Cape Breton and Ontario fiddling
Nova Scotia and Ontario, Canada

Natalie MacMaster & Donnell Leahy

If Cape Breton, Nova Scotia, has a musical ambassador, it might be Natalie MacMaster, whose virtuosic fiddling and energetic step dancing have brought the island’s music international acclaim. Cape Breton boasts a complex, beautiful style of fiddling brought to Canada by early 19th-century Scottish immigrants. For more than two centuries, Cape Breton players have staunchly preserved and nurtured this style, known for closely hewing to its Scottish roots. “It is very family oriented,” says MacMaster, “and passed down from generation to generation.” The music, she says, “is part of how you live.”

MacMaster began playing at age nine, absorbing the music from her uncle Buddy MacMaster, a legendary Cape Breton fiddler. “I had already been singing—‘jigging’ them as we call it—and step dancing,” MacMaster explains, describing the tradition common on Cape Breton of singing syllables to imitate fiddle tunes. “At every family and community function I went to there were fiddle tunes.” She was soon playing throughout Cape Breton.
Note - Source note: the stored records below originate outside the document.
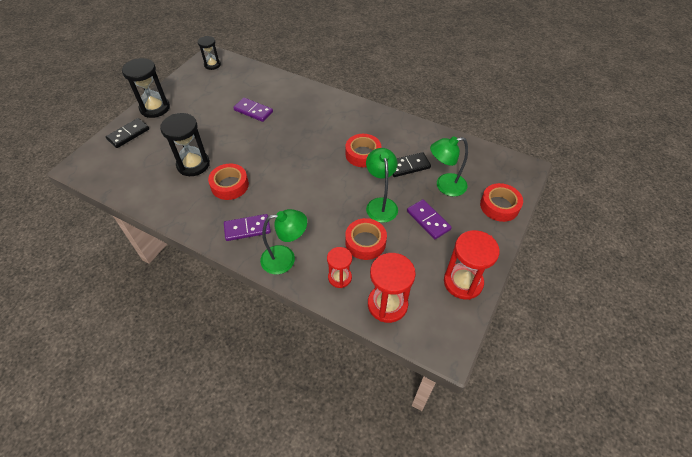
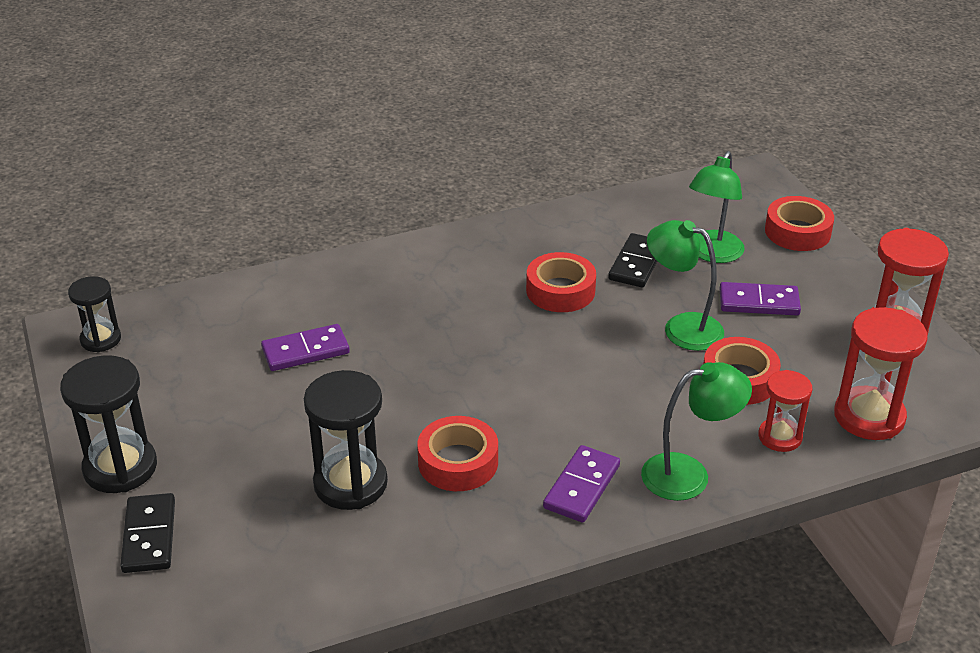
camera: 50 degrees left, 15 degrees down
green lamp [260,209,307,274] -> green lamp turned 45 degrees clockwise [641,362,752,501]

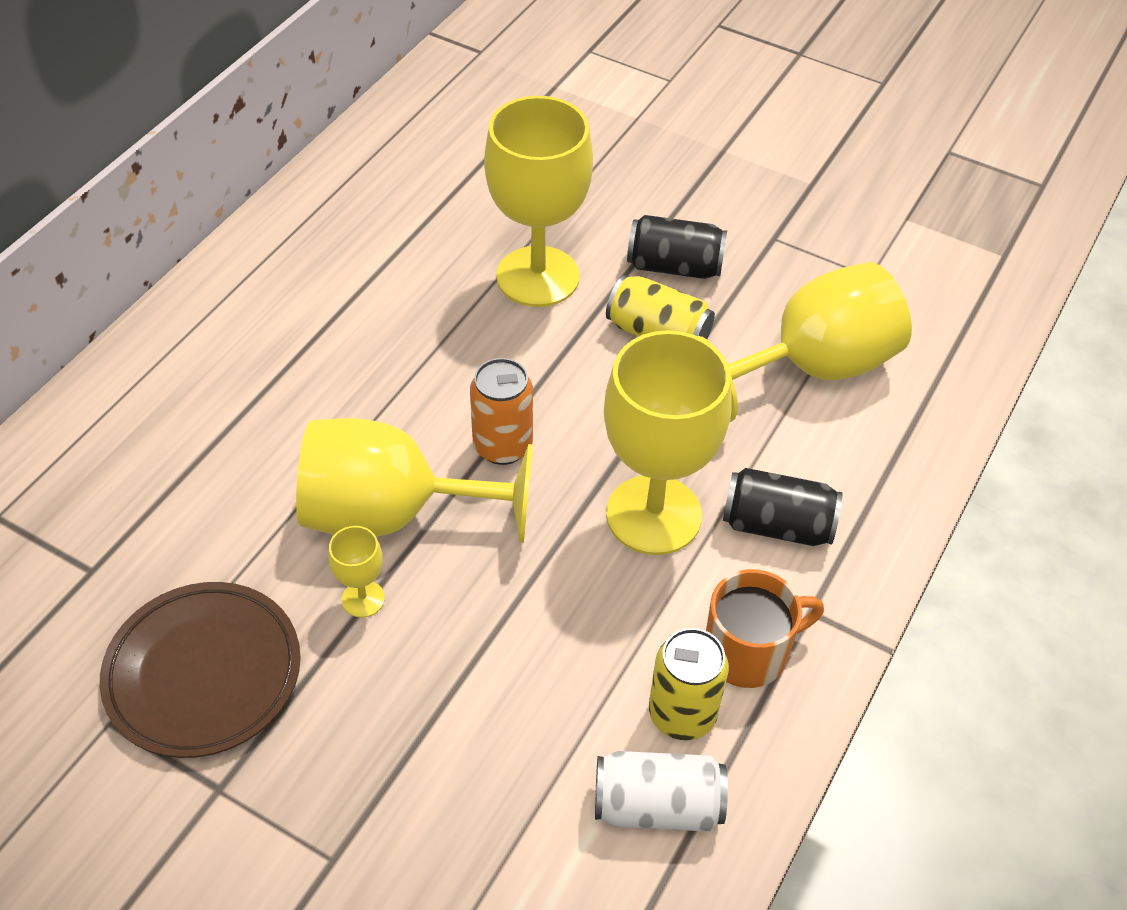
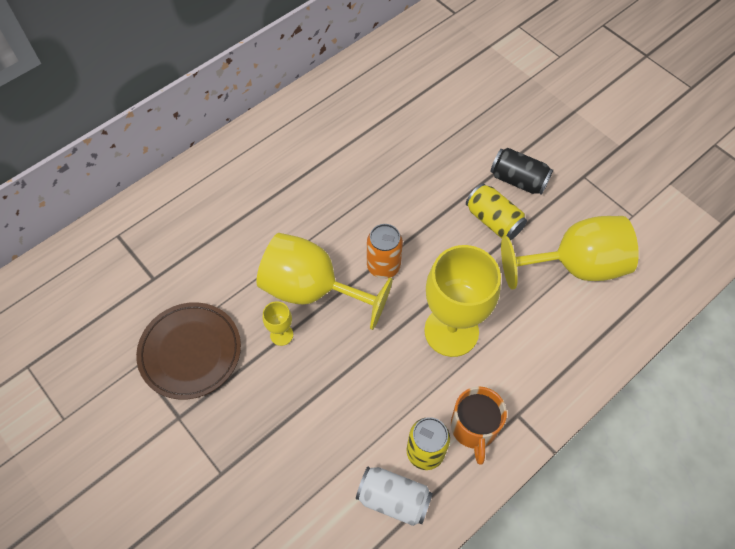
camera: 20 degrees right, 10 degrees up
yellow goblet [484,96,593,307] -> none
orange mug [706,569,824,688] -> orange mug turned 90 degrees clockwise [451,386,507,464]
black can [723,468,843,546] -> none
Her first album appeared when she was 16; she now has multiple award-winning recordings, and has played over 100 shows a year for the last 15 years. For her unflagging promotion of her Cape Breton heritage around the globe, Natalie MacMaster was awarded the Order of Canada in 2006.
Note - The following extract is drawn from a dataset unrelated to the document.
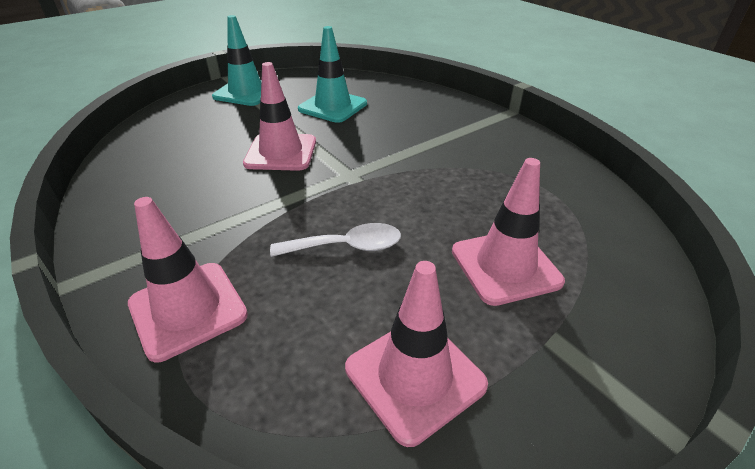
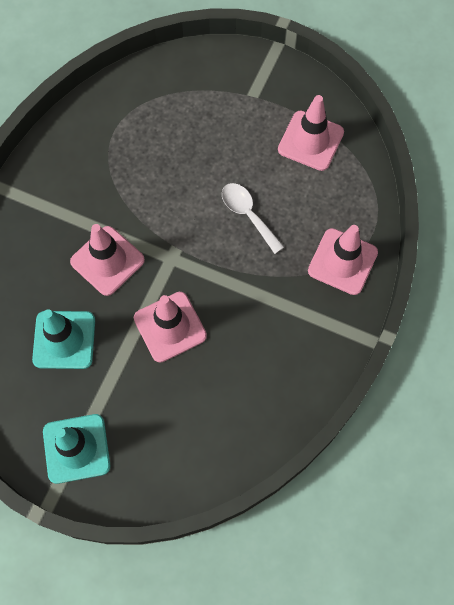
camera: 120 degrees left, 30 degrees up
pink traffic cone [452,158,565,306] -> pink traffic cone moved to [70,224,145,296]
Born and raised on the family farm in Lakefield, Ontario, master fiddler Donnell Leahy similarly carries on a longstanding family musical tradition. Leahy’s father was an Irish Canadian fiddler, and his mother a step dancer from Cape Breton, so it’s no surprise that by age three he had a fiddle in hand. He went on to fame as the leader of the eponymous, festival-headlining Celtic family ensemble Leahy. MacMaster and Leahy married in 2002 and embarked upon a professional as well as a personal union. They perform together often, and recently released their first duo recording, One, for which they were named Instrumental Group of the Year at the Canadian Folk Music Awards and Fans Choice Entertainers of the Year at the East Coast Music Awards. The fiddlers now have six children, aged 2 to 10. All are immersed in the tradition, and the older four, who jig, fiddle, and step dance, have begun to join their parents on stage. “I work really hard trying to carry on a tradition for them by keeping my tradition going,” she says. “I want to pass that down to them.”

MacMaster is quick to explain she has adapted Cape Breton traditions during her time on stage. Cape Breton fiddlers sit when they play at social dances and other events; Natalie has subtly tweaked that tradition, standing and sometimes step dancing when she plays. Her award-winning work often reaches out to other traditions as well—her recordings include a Grammy®-winning performance with Yo-Yo Ma, and collaborations with Alison Krauss and Bela Fleck—but always giving a performance infused by her roots. In her work with husband Donnell Leahy, MacMaster has embarked on an exciting new journey celebrating their Canadian and Cape Breton heritage.